いつから私たちはこうなってしまったんだろう。どんなにぼーっとしていても慣れた身体は東新宿を察知して地下鉄を降りることができる。長いエスカレーターを上り地上に出るとあたりはもう暗くて、ますます秋らしい18時半。頭上にアーチ状にかかる電飾がイルミネーションみたい、やたら綺麗でじわっと涙が浮かんだ。ひとつひとつの電飾の球がぼんやり繋がったり離れたりする。さらに頭上に遠く見える白い月も同じ。

もがき苦しんだ数日だった。でも初めてむき出しの心のまま君と向き合えたことは喜ぶべきことで、もっと早くこんな風にできてたらなって今では後悔にしかならないけど、ふたり核心を避けるように努力して作った幸せも私にとっては大切な宝物。一人になった穴の奥底、宝物を抱きしめて今は君が残したぬくもりにくるまって眠っていたい。ついさっきまでそこにいたようなぬくもりを感じたい。
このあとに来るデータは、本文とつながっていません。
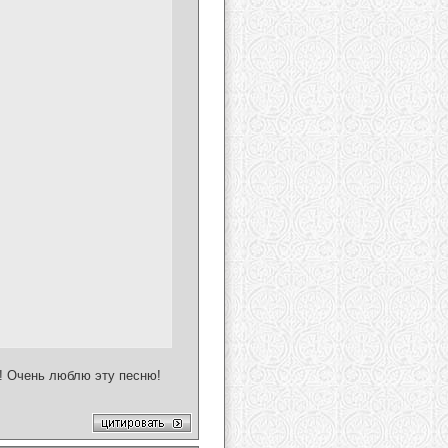
т! Очень люблю эту песню!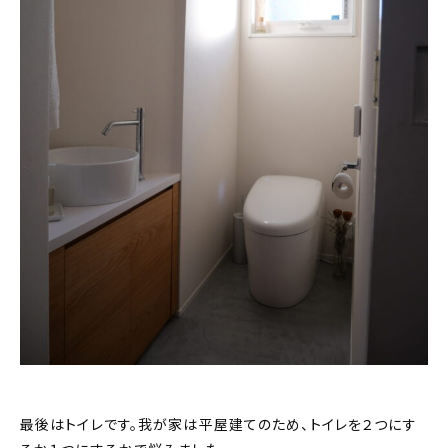
最後はトイレです。我が家は平屋建てのため、トイレを２つにす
10年前祖父が亡くなったとき、息を引き取るその瞬間に間に合わなかった。けど、まだ身体は温かかった。まだ温かいその身体を抱きしめて泣いた。すぐに冷えていくのが分かった。だから分かる、まだ少しだけ感じる彼の温度もじきに冷えて跡形もなく消える。

そんな穴の妄想をしながらブランケットに包まった。もう隣に君はいない。自分の体温であったまるブランケットの内側が心地よくてふわふわの部分に頬ずりした。